In recent years, this game was re-released on some TV game products. In 1987, the game was included on the compilation Konami Coin-op Hits with Hyper Sports, Green Beret and Mikie.

The Famicom version was relaunched for the Game Boy Color (as a part of Konami GB Collection Vol.4), Sega Saturn and PlayStation.

The arcade version of Yie Ar Kung-Fu was made available on Microsoft's Game Room service for the Xbox 360 and Windows in July 2010.

The MSX version of Yie Ar Kung-Fu was released for D4 Enterprise's Project EGG service in October 2014 in Japan.

==Reception==

In Japan, Game Machine listed Yie Ar Kung-Fu on their March 1, 1985 issue as being the second most-successful table arcade unit of the month. In North America, it was number seven on the RePlay arcade chart for software conversion kits in December 1985. It ended the year as America's highest-grossing arcade conversion kit of 1985, and one of the year's top five highest-grossing games in route/street locations. The arcade game was also a commercial success in Europe.

The home computer conversions were also commercially successful. In Europe, it entered the UK software sales charts at number two, below Capcom's Commando. Yie Ar Kung-Fu then topped the charts in January 1986 and again in February, and was then number two in March. It went on to become the overall best-selling game of 1986 in the United Kingdom. Its budget re-release later topped the UK budget sales chart in August 1989.

Review scores
| Publication | Score |  |  |  |
| Arcade | C64 | PC | ZX |
| ACE |  | 5/5 | 5/5 (CPC) | 5/5 |
| Crash |  |  |  | 92% |
| Computer and Video Games |  | 34/40 | 37/40 (MSX) 34/40 (BBC/CPC) | 34/40 |
| Sinclair User |  |  |  | 4/5 |
| Your Sinclair |  |  |  | 8/10 |
| Commodore User |  | 5/5 |  |  |
| Play Meter | 10/10 |  |  |  |
| Retro Gamer |  |  | 91% (8-bit) |  |

Awards
| Publication | Award |
|---|---|
| Crash | Crash Smash |
| Amstrad Action | Mastergame |

==Sequels==
A sequel, Yie Ar Kung-Fu II, was released a year later.
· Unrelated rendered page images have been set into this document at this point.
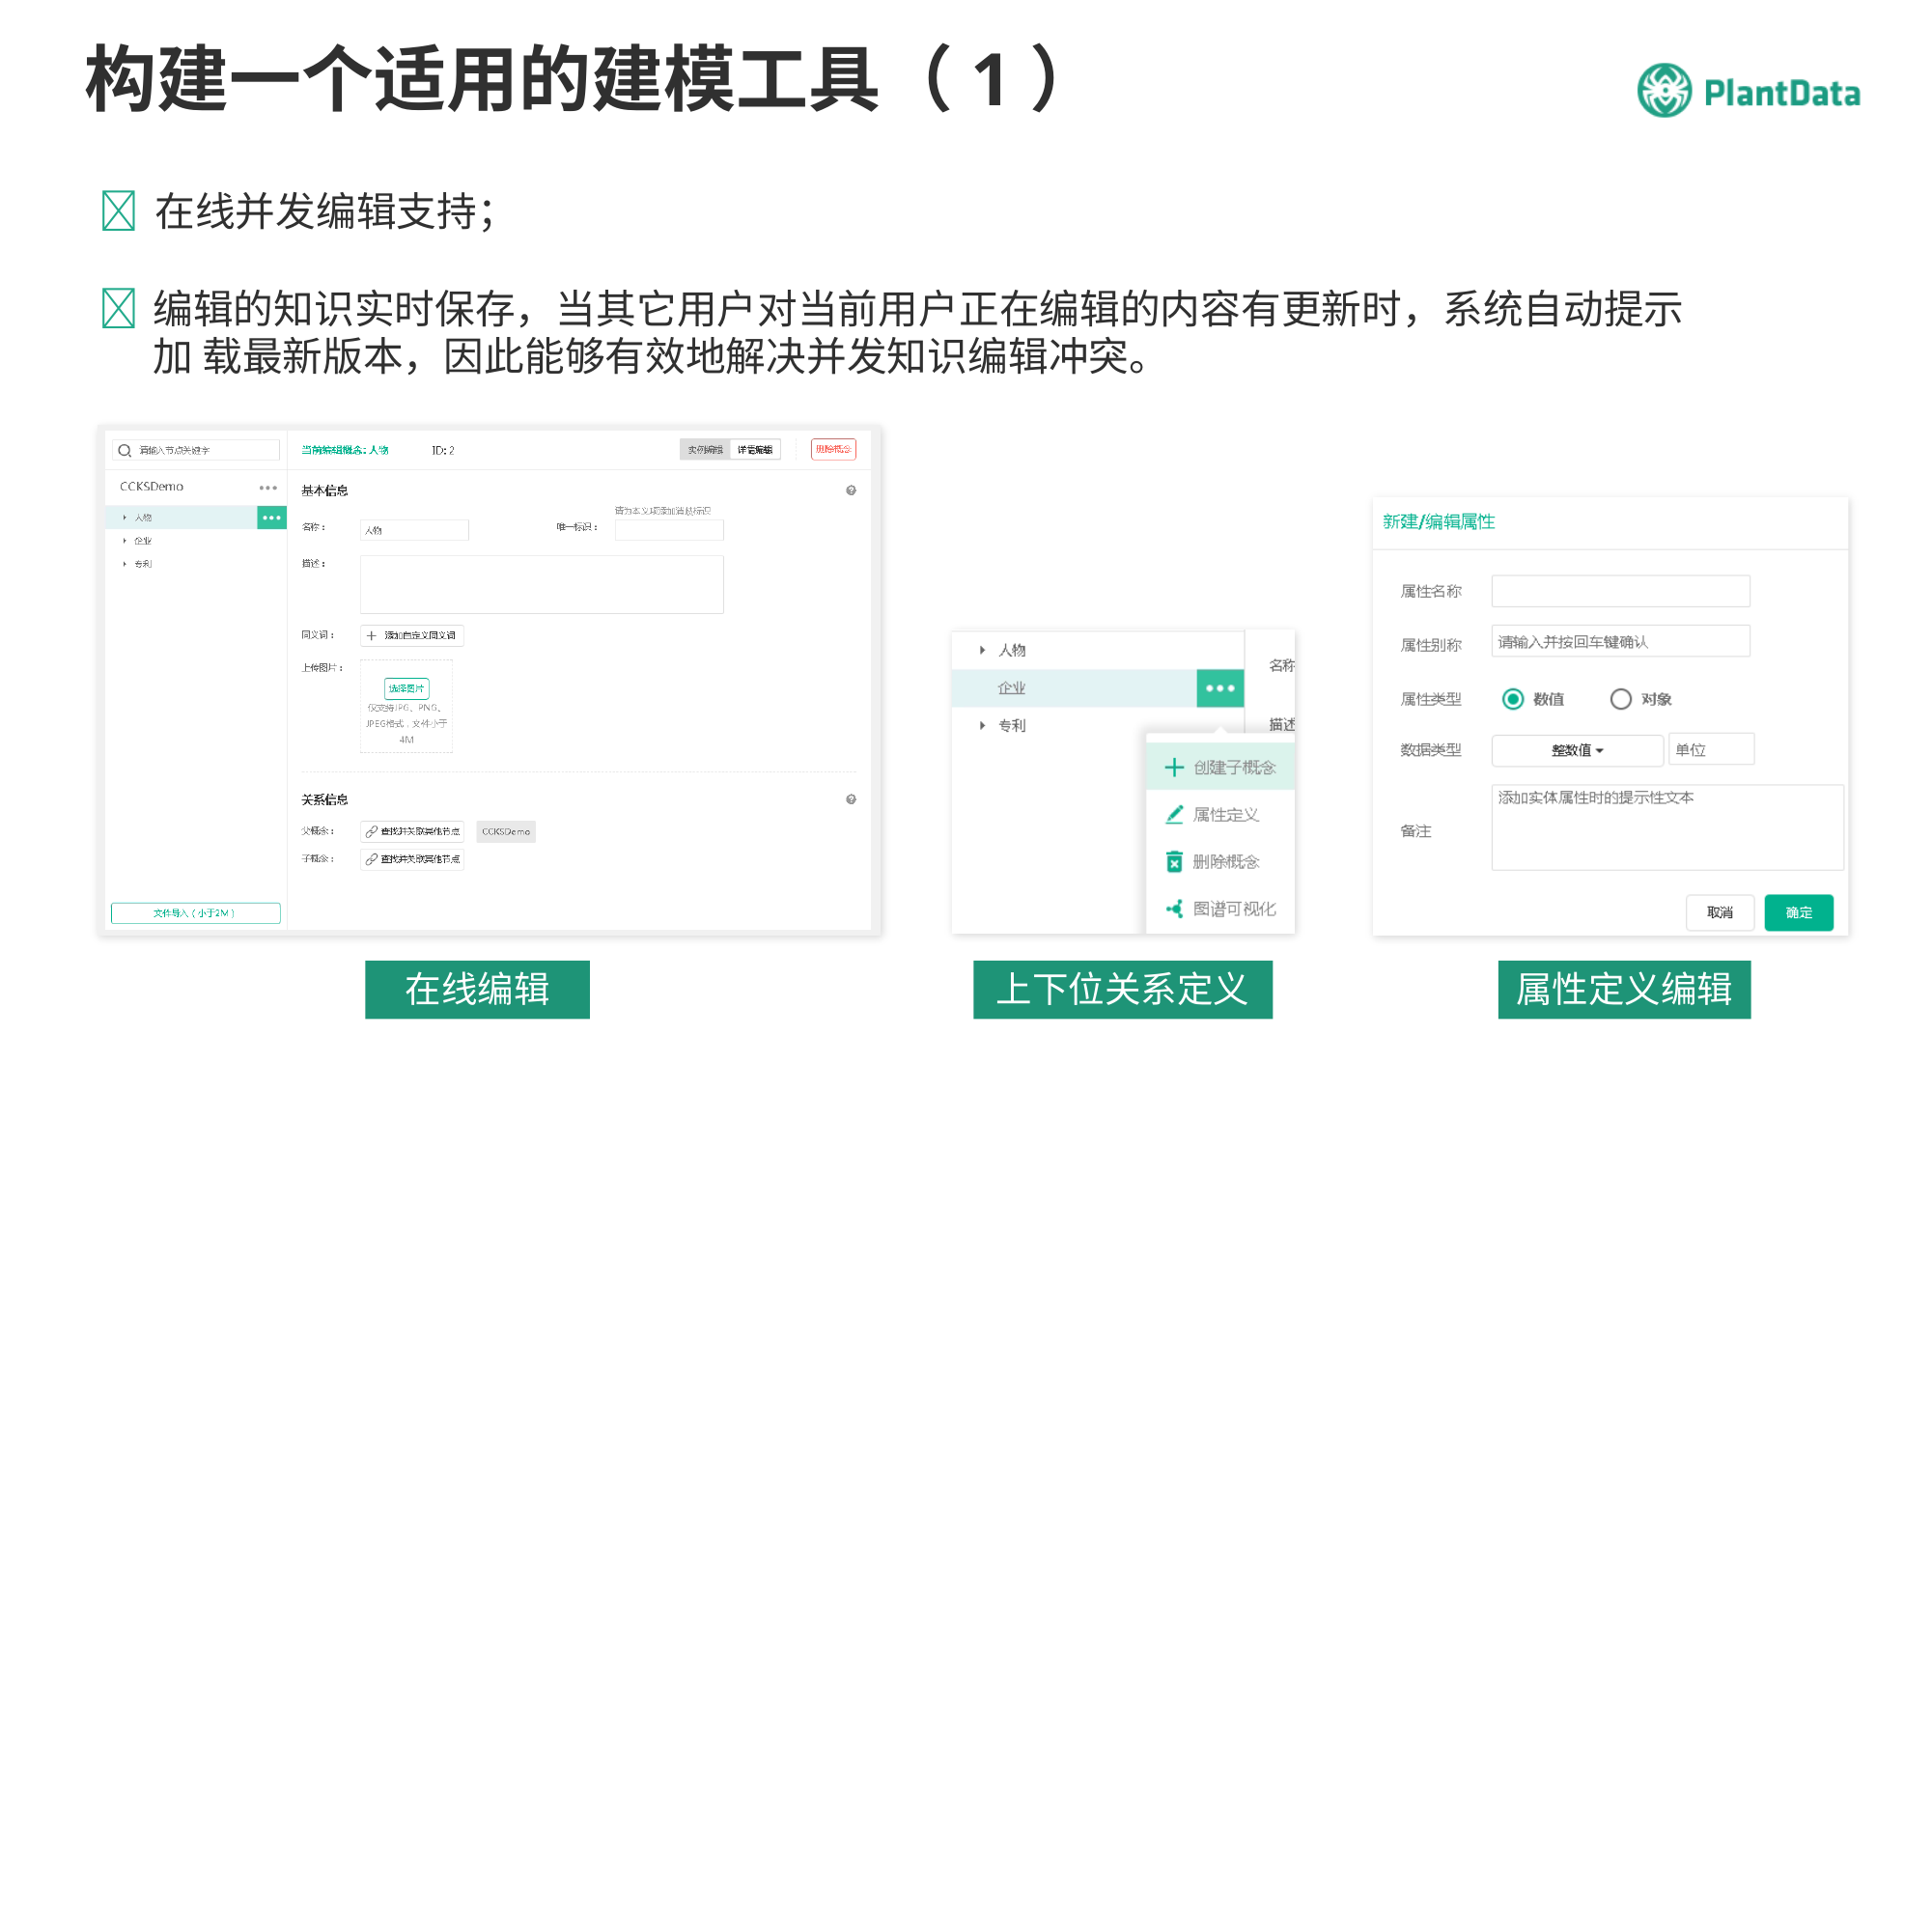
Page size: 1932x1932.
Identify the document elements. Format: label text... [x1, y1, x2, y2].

text_box [973, 960, 1274, 1020]
text_box [951, 630, 1295, 934]
text_box  在线并发编辑支持；  编辑的知识实时保存，当其它用户对当前用户正在编辑的内容有更新时，系统自动提示加 载最新版本，因此能够有效地解决并发知识编辑冲突。 [97, 186, 1724, 382]
picture [1854, 59, 1866, 121]
text_box 在线编辑 [403, 966, 552, 1013]
title 构建一个适用的建模工具（1） [77, 33, 1854, 123]
text_box 上下位关系定义 [994, 966, 1252, 1013]
text_box [940, 619, 1309, 948]
text_box [1361, 487, 1862, 950]
text_box [86, 414, 895, 950]
text_box [98, 425, 882, 936]
text_box [1373, 497, 1849, 936]
text_box 属性定义编辑 [1514, 966, 1736, 1013]
text_box [365, 960, 590, 1020]
text_box [1498, 960, 1751, 1020]
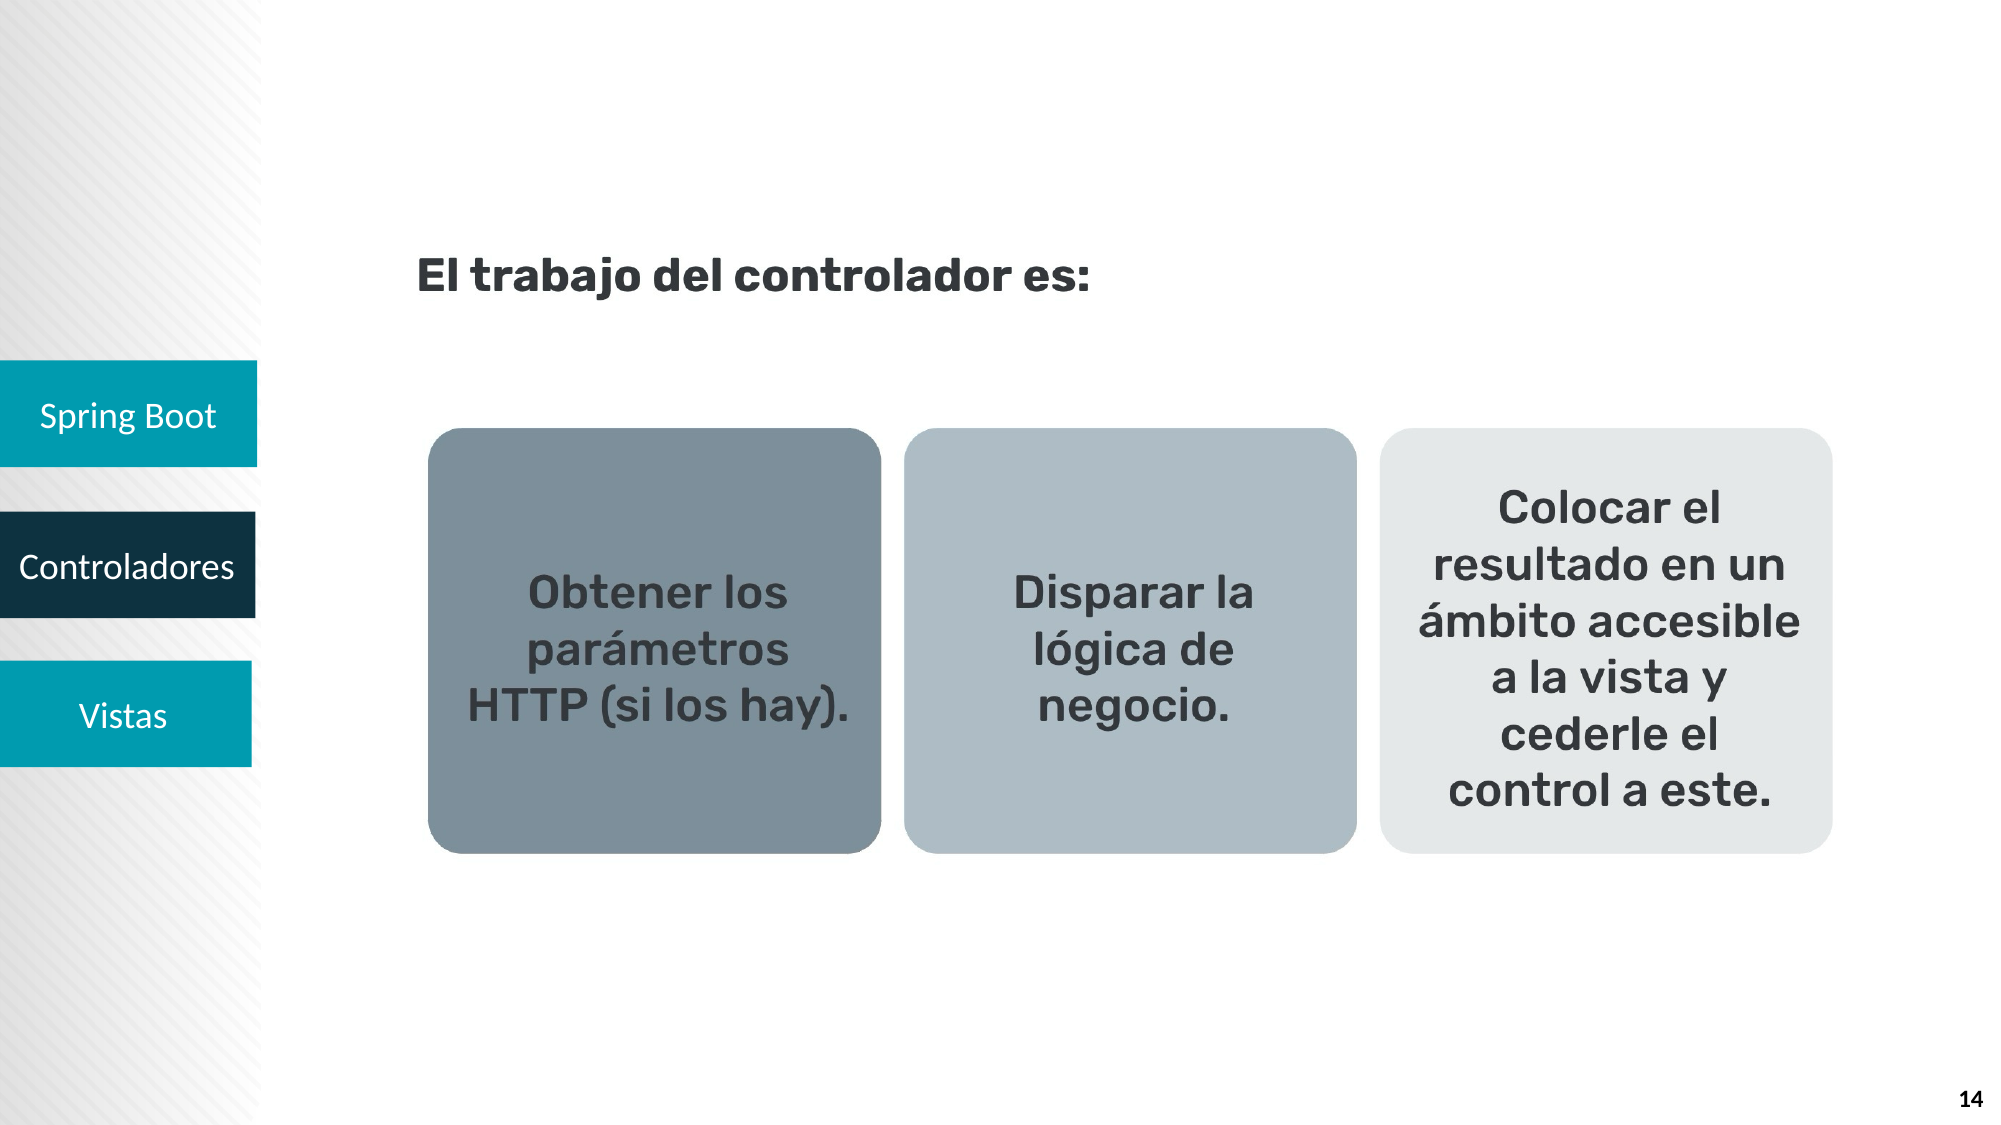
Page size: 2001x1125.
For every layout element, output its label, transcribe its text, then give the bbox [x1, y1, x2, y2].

The sequel was released only for home computers and was never ported to the arcades. Another fighting game by Konami, Martial Champion, was originally planned to be released as Yie Ar Kung-Fu 2. In fact, Jin, the protagonist of Martial Champion, was modeled after Lee, the protagonist of the Famicom and MSX versions, and after Ryu from the 1987 Street Fighter arcade game.

Shao-lin's Road (1985) was also marketed as a follow-up to Yie Ar Kung-Fu.